Desde 1985 o Brasil está numa via democrática e Bolsonaro, com seus sete mandatos, é uma prova disso. O candidato de hoje não repete o deputado que há dez anos, diante de uma manifestação hostil, disse que o “grande erro” da ditadura “foi torturar e não matar”. O Brasil deve ao marechal Castelo Branco a exposição das “vivandeiras alvoroçadas” que, desde 1930, rondam quartéis. Elas ainda estão por aí.
Lula e Pertence
O advogado Sepúlveda Pertence pode ser um ícone da advocacia nacional, mas perdeu o passo quando tentou tirar Lula do regime fechado em que vive, pedindo que lhe dessem o refresco da prisão domiciliar.
Para polir sua estratégia de vitimização, Lula até que gostaria de ser fotografado com as algemas que a Polícia Federal pôs em Sérgio Cabral.

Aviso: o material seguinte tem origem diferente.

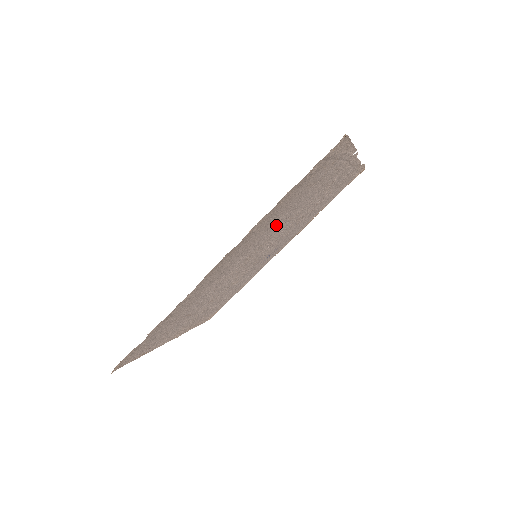
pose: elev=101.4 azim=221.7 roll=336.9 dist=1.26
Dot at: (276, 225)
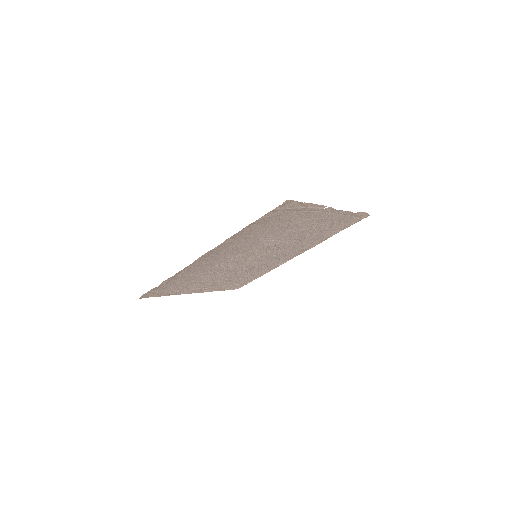
Dot at: (260, 241)
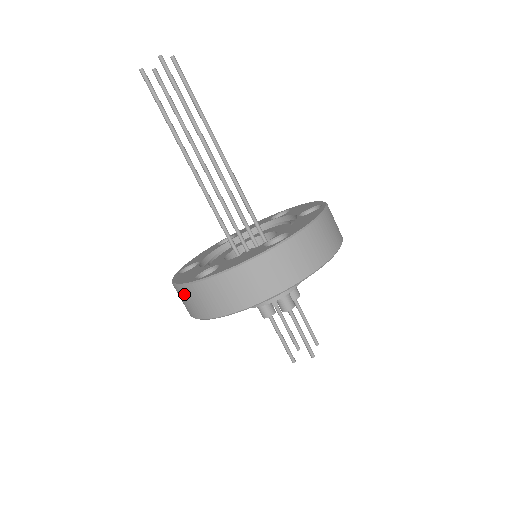
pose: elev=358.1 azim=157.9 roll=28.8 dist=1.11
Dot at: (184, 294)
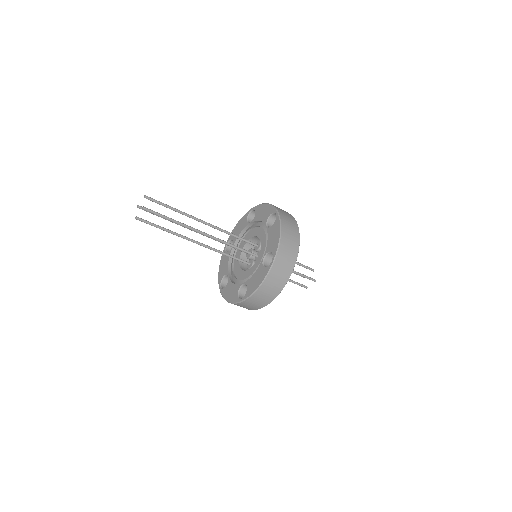
Dot at: (237, 305)
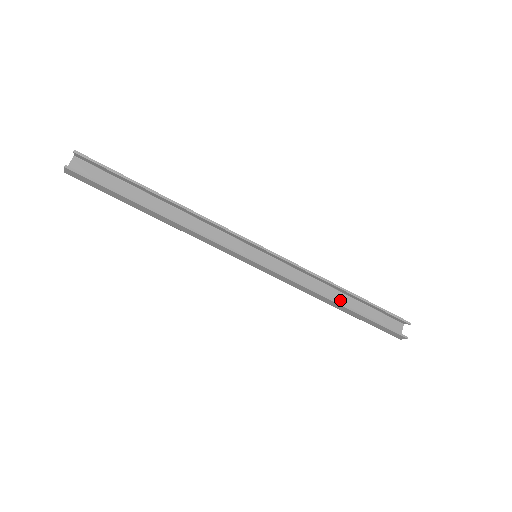
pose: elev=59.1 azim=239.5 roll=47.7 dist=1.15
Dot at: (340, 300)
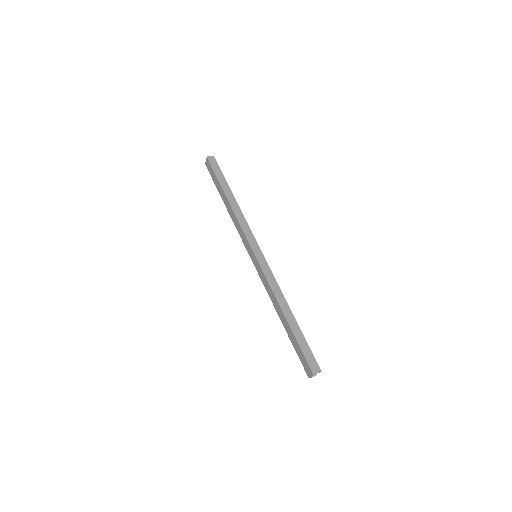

Na mesma linha, a esdrúxula ordem de soltura dada pelo desembargador Favreto foi brindada pela caótica movimentação do desembargador Gebran e do juiz Sergio Moro, que estava de férias.
Madame Claude
Saiu nos Estados Unidos o livro “Madame Claude – Her Secret World of Pleasure, Privilege and Power”. É mais uma tentativa de exposição do “mundo de prazer, privilégio e poder” da famosa cafetina francesa. Entre 1957 e 1977, enquanto ela operou em Paris, seu telefone era um dos maiores símbolos de status da elite internacional.
O magano ficava no hotel Ritz, fazia suas compras na Hermès, jantava no Maxim’s e ligava para Claude.
O autor do livro, William Stadiem, já revirou os lençóis de Marilyn Monroe e Frank Sinatra. Ele conversou longamente com Fernande Grudet (o verdadeiro nome de Claude) quando ela abandonou o negócio, apanhada pelo fisco. Da narrativa de Stadiem resultam os suspeitos de sempre: o bilionário Gianni (Fiat) Agnelli, o barão Elie Rothschild e os dois maridos de Jacqueline Bouvier (John Kennedy e Aristoteles Onassis). O xá do Irã era atendido por uma ponte aérea que fazia a rota Paris-Teerã.
A clientela brasileira de Claude escapou da grelha de Stadiem.
Alckmin e o MDB
Pelo andar da carruagem, depois de conseguir o apoio do centrão (com todas as suas obras e todas as suas pompas), Geraldo Alckmin vai buscar a desistência de Henrique Meirelles, do MDB.
Madame Natasha oferece uma licença para criar sindicato a quem souber o que significa “centrão”.
Gatos por lebres
Paulo Francis desconfiou de Daniel Ortega quando soube que ele comprava óculos de grife. Parecia preconceito com o jovem guerrilheiro sandinista que derrubou a ditadura da família Somoza na Nicarágua. Passaram-se 40 anos e, sem óculos, o septuagenário Ortega, eleito três vezes para o cargo, reprime manifestações populares durante as quais já morreram 300 pessoas. Sua mulher é a vice-presidente, um de seus filhos dirige uma estatal, e outros três controlam canais de televisão.
No centenário do nascimento de Nelson Mandela, o estadista sul-africano, sua lembrança é um refrigério para as gerações que se encantaram por líderes românticos. Quem comprou os barbudos cubanos herdou a ditadura dos irmãos Castro. Na geração seguinte, o aiatolá Khomeini capturou a imaginação de quem detestava o xá do Irã. No seu lugar, instalou-se um regime muito pior. Isso, para não se falar no Zimbábue de Robert Mugabe, nem na cleptocracia do MPLA de Angola.
Hoje, noves fora a dinastia dos Ortega, está aí a frágil e doce Aung San Suu Kyi, atual presidente de Mianmar. Depois de 15 anos de prisão domiciliar imposta pelos militares, ela ganhou o prêmio Nobel da Paz e assumiu o governo do país. Deu em quase nada. Os militares continuam mandando, e foi negada a cidadania à minoria étnica dos muçulmanos rohingya. Setecentas mil pessoas já fugiram do país.